Recommended Age, Grade, and Reading Levels

  • Age: 9 to 12
  • Grade: 4 to 7
  • Reading age: 9 to 12

Description

It’s the summer of 1988 and 15-year-old aspiring artist Adam Zapotica has a big problem. He’s crazy about dinosaurs, and a team of paleontologists and scientists at Milk River Ridge near Writing-on-Stone Provincial Park in southern Alberta has recently unearthed a major cache of dinosaur eggs. They need volunteers to assist them at the dig, but there’s a catch — you have to be 18!
Adam soon figures a way to get around that, and faster than a raptor the Calgary youth finds himself part of the dinosaur crew and knee-deep in intrigue and romance, especially after he meets Jamie, the teenaged daughter of the camp’s boss.
Someone is stealing fossils, and the suspects are almost as numerous as the dinosaur experts toiling amid the hoodoos and coulees. Adam and Jamie are determined to get to the bottom of the pilfering, but dinosaurs are big business and the danger could be deadly.

About the author

Marion Woodson is the author of several young adult novels and lives in Nanaimo, British Columbia.

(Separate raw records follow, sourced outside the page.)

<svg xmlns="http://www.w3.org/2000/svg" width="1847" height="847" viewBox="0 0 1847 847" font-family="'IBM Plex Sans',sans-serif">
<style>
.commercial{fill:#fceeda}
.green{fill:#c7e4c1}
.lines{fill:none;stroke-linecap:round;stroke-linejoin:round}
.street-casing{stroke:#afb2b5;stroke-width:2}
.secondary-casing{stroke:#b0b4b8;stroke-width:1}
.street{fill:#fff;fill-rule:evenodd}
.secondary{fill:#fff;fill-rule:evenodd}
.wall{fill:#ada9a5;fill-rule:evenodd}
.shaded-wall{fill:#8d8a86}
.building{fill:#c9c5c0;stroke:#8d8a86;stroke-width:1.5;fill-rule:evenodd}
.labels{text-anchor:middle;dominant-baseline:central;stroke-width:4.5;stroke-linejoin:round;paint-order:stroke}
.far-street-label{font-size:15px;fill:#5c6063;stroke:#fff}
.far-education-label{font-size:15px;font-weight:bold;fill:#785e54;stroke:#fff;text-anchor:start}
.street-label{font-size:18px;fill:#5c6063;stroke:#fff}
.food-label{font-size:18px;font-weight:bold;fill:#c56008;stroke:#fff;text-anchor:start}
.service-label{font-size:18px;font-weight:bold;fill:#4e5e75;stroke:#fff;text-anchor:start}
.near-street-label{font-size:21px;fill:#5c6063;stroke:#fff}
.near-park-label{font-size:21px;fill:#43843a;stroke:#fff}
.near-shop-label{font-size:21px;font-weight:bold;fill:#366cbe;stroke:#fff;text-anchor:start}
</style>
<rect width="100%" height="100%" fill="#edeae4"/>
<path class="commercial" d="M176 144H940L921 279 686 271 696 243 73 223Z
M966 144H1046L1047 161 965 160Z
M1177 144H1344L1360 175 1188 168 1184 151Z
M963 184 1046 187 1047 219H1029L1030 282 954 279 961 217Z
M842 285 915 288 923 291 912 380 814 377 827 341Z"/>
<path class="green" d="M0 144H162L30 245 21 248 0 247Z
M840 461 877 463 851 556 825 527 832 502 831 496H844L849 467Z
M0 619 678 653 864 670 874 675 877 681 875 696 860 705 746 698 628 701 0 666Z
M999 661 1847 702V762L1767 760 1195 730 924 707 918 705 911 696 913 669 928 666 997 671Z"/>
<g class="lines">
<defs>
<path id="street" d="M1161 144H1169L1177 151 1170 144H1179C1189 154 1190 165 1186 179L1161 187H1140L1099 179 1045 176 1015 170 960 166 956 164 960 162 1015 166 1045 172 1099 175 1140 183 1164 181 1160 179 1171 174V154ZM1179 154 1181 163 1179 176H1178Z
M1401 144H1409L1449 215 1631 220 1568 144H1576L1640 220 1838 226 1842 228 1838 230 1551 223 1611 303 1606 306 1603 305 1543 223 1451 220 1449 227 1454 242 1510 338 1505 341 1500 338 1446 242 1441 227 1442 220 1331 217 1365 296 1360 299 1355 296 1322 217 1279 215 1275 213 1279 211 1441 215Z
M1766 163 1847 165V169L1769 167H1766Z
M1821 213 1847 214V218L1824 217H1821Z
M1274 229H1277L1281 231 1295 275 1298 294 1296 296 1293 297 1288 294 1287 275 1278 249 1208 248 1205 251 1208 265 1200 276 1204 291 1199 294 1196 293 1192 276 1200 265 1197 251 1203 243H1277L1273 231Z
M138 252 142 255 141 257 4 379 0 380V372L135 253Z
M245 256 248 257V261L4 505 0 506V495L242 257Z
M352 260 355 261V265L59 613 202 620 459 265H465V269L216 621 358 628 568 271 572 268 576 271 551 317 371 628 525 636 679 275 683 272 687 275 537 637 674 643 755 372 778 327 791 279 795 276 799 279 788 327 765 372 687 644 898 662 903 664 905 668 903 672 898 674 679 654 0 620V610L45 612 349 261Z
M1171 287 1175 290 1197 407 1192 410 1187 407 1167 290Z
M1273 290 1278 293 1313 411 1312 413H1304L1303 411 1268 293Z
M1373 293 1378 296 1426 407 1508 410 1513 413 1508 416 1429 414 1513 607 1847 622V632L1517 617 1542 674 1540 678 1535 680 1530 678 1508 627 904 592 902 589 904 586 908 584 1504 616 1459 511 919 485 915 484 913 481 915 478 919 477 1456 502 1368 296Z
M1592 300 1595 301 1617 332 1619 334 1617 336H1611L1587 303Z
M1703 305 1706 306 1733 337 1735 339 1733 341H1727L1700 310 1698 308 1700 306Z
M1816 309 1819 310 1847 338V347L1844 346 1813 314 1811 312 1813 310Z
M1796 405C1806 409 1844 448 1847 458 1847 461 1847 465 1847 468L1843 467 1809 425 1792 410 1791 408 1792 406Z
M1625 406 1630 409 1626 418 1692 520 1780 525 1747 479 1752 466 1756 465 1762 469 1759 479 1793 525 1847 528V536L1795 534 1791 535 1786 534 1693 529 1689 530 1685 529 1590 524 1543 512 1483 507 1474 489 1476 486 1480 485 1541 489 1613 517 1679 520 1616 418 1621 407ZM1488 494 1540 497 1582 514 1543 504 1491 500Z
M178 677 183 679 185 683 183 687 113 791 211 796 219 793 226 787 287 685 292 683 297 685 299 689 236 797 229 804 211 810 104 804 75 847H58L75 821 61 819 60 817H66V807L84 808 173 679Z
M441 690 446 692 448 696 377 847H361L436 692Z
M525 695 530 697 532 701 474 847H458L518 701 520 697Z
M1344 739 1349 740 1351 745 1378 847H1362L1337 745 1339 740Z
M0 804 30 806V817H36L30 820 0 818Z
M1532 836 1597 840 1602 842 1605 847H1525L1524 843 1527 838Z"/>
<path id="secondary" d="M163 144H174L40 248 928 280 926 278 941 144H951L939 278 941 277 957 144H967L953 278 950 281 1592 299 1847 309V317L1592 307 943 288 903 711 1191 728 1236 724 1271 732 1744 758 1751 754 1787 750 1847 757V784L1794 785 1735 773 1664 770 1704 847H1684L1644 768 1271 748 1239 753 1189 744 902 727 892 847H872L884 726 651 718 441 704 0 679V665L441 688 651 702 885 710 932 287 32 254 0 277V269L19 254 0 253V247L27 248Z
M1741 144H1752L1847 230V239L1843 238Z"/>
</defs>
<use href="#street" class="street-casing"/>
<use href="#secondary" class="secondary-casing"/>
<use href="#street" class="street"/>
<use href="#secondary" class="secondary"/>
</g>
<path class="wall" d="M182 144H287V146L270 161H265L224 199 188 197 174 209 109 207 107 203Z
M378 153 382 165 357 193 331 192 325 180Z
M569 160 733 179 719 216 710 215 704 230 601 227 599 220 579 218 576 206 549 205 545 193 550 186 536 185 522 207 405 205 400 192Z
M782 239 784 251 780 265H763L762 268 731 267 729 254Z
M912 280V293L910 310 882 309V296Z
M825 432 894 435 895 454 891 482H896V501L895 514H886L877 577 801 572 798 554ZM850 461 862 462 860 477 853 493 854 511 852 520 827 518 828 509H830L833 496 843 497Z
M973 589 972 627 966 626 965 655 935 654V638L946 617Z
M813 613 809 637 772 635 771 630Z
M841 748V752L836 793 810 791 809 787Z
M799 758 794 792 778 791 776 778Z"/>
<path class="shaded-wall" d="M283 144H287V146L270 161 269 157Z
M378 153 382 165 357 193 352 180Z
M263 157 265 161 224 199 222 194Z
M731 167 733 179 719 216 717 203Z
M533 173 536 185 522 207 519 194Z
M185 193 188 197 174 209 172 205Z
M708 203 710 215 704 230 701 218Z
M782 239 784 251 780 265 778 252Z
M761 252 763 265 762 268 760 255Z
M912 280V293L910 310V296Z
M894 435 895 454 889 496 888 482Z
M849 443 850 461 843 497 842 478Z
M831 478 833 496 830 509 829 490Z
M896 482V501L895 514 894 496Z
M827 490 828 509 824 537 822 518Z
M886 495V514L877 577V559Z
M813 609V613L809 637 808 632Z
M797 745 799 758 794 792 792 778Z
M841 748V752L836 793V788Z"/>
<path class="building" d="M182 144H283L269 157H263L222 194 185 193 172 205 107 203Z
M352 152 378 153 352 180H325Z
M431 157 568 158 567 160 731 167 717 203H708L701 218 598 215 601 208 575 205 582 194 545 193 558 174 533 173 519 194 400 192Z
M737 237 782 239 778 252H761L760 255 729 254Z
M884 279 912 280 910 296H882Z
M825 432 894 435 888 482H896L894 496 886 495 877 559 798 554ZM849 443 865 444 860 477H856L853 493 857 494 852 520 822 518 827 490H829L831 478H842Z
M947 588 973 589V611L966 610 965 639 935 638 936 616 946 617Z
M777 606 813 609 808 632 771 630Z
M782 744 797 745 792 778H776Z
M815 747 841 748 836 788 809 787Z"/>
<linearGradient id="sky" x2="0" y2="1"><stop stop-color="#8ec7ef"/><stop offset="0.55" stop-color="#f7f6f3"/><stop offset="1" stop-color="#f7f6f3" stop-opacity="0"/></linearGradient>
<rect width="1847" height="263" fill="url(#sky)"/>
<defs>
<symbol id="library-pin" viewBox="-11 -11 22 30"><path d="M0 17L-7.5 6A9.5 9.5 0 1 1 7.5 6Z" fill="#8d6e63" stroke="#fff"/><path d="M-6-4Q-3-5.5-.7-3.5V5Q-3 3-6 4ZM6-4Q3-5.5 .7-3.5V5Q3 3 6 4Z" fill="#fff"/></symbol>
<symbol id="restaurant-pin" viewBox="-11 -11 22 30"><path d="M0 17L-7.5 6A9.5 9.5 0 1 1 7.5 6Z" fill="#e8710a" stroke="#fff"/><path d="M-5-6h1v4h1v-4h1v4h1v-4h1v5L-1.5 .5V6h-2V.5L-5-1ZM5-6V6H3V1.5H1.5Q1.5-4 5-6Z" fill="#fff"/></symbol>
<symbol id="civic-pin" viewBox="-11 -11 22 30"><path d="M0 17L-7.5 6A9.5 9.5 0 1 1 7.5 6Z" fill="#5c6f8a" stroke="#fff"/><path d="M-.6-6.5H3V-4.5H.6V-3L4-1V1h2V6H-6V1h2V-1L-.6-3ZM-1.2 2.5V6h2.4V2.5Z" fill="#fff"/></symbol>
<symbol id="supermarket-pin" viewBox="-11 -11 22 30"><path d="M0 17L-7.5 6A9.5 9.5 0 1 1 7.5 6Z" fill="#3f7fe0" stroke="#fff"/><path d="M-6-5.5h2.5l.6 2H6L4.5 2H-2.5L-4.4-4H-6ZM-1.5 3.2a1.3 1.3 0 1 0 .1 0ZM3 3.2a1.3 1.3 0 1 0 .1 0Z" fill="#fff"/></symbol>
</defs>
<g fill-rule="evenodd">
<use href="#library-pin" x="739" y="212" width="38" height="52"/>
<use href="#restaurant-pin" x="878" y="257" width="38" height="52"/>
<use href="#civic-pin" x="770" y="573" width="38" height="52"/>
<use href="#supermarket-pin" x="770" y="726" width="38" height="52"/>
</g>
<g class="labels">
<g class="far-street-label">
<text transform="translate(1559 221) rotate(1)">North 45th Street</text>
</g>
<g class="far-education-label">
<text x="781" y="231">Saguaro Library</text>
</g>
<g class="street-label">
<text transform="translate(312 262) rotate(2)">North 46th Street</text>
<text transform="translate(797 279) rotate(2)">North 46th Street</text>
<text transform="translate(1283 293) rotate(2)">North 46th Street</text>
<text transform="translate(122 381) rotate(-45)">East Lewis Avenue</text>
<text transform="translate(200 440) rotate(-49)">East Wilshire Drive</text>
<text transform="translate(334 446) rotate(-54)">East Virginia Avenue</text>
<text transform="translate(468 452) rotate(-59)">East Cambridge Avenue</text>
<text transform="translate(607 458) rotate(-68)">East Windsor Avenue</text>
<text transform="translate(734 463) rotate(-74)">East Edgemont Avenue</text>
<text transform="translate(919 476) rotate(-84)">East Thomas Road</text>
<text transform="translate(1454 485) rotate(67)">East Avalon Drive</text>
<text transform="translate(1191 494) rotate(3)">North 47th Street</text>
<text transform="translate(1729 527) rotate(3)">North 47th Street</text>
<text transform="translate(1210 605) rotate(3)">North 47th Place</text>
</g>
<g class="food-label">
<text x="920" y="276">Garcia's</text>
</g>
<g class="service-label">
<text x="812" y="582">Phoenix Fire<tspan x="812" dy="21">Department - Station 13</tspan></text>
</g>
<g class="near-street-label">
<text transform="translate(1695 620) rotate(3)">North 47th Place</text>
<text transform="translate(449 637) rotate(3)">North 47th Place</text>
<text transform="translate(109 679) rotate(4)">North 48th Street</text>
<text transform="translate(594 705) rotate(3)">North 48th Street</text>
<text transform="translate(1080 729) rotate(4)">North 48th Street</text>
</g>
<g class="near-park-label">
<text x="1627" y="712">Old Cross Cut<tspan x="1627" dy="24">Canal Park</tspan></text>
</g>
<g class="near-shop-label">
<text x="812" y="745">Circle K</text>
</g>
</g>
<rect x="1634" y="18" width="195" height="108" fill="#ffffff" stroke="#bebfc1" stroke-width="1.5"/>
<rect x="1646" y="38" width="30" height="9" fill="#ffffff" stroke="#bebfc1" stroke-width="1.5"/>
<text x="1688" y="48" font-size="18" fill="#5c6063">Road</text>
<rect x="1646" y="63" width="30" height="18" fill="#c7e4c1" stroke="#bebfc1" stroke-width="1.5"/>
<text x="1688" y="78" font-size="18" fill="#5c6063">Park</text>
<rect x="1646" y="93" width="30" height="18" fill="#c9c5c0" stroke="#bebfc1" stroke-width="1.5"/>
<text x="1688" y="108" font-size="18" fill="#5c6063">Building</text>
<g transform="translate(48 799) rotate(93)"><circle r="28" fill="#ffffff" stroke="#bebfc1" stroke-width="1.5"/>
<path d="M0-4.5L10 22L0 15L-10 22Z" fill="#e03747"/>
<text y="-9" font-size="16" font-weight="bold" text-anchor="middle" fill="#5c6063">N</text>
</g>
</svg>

Marion Woodson's profile page

Editorial Reviews

I thought that Dinosaur Fever was a great book. It includes little parts of the past-mini stories of what it was like for Hypacrosaurs, a duckbill, which are very interesting.

Victoria

The story rises into a climax in the final 30 pages, with Adam tracking and apprehending the poachers on his own, thus gaining confidence (but sadly, leaving Jamie, the more enterprising of the two, back in the safety of the camp). Thus, what sometimes resonates even more than Adam and Jamie's story is Woodson's masterful evocation of the environs of Alberta which by turn humble and inspire Adam to try to capture the world as the Hypacrosaurus would have known it. And that is what ultimately makes Dinosaur Fever worth catching.